Crutcher said he believes the culprit was someone from within the Wheaton College community, because the Jewish Life House is not marked.
For Tobin and her housemates, the graffiti was cause for serious alarm, especially because one of the women had heard someone yelling anti-Semitic remarks at their windows in the early hours of the Saturday before the graffiti appeared. They were too scared to sleep in their house Sunday night. The college dispatched campus security to patrol the house between 11 p.m. and 7 a.m. each night after that. Tobin said she is still fearful of walking around campus at night.
But in the ensuing days, Tobin said she has felt a swell of support from peers and faculty. A campus community meeting in the school’s chapel drew more than 600 people. Dozens gathered on a Saturday night for a potluck dinner aimed to bring together disparate campus groups. A women’s sports team, Crutcher said, took to writing words of encouragement and welcoming in multicolored chalk on the campus’s asphalt sidewalks.

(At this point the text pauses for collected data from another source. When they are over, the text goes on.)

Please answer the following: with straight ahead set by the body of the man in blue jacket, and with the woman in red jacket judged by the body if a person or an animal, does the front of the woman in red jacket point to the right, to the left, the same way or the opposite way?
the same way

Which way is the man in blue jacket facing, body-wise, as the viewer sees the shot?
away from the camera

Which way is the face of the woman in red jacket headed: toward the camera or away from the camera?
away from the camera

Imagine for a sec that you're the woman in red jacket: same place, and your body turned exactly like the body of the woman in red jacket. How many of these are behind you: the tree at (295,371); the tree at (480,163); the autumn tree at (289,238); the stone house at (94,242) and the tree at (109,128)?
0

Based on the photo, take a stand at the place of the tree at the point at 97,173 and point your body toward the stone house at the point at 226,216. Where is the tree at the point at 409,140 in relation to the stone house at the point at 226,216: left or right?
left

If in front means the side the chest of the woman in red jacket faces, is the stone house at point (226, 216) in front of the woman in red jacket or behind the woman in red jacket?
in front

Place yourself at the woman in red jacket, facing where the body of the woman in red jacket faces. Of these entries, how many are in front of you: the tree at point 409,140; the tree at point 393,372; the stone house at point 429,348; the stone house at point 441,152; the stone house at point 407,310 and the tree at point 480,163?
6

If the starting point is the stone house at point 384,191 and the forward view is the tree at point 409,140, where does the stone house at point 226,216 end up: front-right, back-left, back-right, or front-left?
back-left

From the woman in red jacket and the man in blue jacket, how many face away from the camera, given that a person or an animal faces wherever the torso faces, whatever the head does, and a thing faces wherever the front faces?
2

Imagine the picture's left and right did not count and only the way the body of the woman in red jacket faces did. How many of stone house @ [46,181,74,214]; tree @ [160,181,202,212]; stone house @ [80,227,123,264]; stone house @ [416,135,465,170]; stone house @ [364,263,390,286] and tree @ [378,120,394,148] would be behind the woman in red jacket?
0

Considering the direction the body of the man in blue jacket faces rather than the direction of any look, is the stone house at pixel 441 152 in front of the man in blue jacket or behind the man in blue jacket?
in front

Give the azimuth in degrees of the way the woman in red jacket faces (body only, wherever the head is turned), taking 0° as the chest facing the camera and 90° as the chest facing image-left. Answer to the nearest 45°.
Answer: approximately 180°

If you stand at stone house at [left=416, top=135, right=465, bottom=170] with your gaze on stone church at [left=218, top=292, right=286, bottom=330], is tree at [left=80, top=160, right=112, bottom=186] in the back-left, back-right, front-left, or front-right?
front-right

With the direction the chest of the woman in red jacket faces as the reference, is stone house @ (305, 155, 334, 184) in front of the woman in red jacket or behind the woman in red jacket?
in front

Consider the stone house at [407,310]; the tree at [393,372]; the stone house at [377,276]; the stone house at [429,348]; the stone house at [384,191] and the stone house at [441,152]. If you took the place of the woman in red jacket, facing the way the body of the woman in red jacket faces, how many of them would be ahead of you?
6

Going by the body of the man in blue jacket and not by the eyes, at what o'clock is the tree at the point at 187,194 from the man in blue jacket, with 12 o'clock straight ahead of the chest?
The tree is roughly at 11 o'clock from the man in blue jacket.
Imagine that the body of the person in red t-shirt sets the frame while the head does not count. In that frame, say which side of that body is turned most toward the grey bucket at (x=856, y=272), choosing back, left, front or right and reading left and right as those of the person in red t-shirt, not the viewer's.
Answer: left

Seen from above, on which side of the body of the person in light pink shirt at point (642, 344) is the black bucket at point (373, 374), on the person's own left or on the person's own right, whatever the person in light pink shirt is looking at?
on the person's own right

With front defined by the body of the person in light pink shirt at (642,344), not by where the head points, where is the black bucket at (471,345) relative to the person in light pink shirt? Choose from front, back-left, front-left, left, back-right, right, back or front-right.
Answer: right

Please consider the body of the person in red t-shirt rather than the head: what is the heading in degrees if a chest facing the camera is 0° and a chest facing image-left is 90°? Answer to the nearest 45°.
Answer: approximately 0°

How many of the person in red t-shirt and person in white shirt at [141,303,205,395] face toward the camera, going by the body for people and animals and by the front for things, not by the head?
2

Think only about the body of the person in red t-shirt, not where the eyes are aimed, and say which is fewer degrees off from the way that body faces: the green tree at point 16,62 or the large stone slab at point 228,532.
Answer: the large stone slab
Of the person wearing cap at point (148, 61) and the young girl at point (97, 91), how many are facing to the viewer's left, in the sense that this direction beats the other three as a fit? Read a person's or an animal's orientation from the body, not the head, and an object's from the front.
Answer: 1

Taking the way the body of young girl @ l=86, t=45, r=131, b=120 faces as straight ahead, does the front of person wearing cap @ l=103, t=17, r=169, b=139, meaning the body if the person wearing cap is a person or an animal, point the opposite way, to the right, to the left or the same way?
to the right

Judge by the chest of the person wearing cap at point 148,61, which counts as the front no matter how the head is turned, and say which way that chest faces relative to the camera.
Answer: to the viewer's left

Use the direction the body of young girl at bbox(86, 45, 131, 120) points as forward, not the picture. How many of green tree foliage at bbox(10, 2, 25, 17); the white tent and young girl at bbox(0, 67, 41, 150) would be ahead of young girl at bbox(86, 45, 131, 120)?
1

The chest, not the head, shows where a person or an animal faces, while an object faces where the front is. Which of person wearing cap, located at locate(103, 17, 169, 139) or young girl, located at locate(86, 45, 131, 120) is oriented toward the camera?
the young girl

One sophomore, Lydia Hill, said professors have been willing to incorporate discussions about the anti-Semitic graffiti into lesson plans. In one class, an anthropology seminar taught by Donna Kerner, students brainstormed an idea: They wanted to start a campaign on Facebook to highlight the campus’ all-encompassing diversity.
The campaign, dubbed “We Are Wheaton,” features more than 100 uploaded photos of students, faculty, and staff holding up signs that read: “We are Wheaton. I am ___. And I am equal.”

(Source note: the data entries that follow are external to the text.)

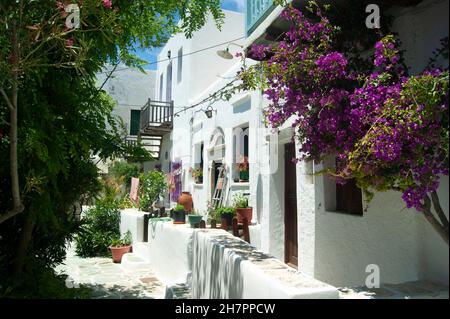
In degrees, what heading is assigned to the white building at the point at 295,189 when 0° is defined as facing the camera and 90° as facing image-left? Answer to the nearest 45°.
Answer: approximately 45°

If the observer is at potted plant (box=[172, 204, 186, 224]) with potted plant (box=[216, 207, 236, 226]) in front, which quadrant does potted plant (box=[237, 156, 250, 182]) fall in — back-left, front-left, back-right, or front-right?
front-left
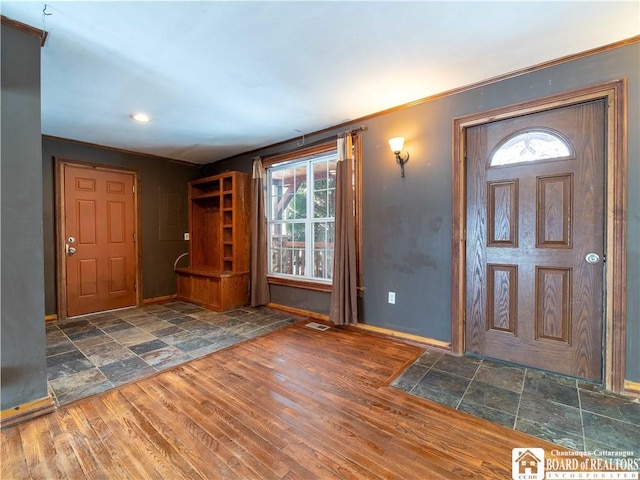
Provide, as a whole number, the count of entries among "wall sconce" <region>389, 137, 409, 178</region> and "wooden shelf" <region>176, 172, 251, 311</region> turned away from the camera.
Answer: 0

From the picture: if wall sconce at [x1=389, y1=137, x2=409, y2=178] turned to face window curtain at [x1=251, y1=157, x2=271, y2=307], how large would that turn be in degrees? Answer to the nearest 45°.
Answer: approximately 90° to its right

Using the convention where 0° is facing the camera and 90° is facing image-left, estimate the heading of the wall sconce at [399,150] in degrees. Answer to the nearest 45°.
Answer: approximately 45°

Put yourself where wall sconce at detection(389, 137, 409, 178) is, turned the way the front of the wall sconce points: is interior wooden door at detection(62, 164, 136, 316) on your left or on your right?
on your right

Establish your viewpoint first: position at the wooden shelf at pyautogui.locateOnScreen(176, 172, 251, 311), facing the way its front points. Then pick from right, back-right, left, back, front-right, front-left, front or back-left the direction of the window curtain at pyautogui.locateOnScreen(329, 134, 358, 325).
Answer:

Participants inserted their own self-descriptions: “Jewish,” “Catholic,” “a feminist,” “Egyptian,” “a Kentuckian.”
“This is a reminder that no matter what values we espouse and write down, if we don’t all live those values every day, things like this can happen,” Crutcher said.
Still, there have been tensions in the days since the discovery of the graffiti. Because of a miscommunication with campus administrators, Tobin said, the graffiti was painted over the next day. Tobin had wanted it to stay up, at least for a little while, as a reminder to the campus community of the vitriolic nature of the markings.
“I think it would have been powerful,” she said. “A picture is one thing. Standing there and seeing it is something else.”
And at some points, Tobin has questioned whether all members of campus understand that the graffiti was not just a mere act of vandalism, but a hate crime aimed at a religious group. But she’s hoping the incident will serve as an opportunity for her peers to gain a greater sense of awareness.
“It’s pretty tragic that something on this level had to happen for the campus to respond like this,” Tobin said. “But I think something good will come out of this.”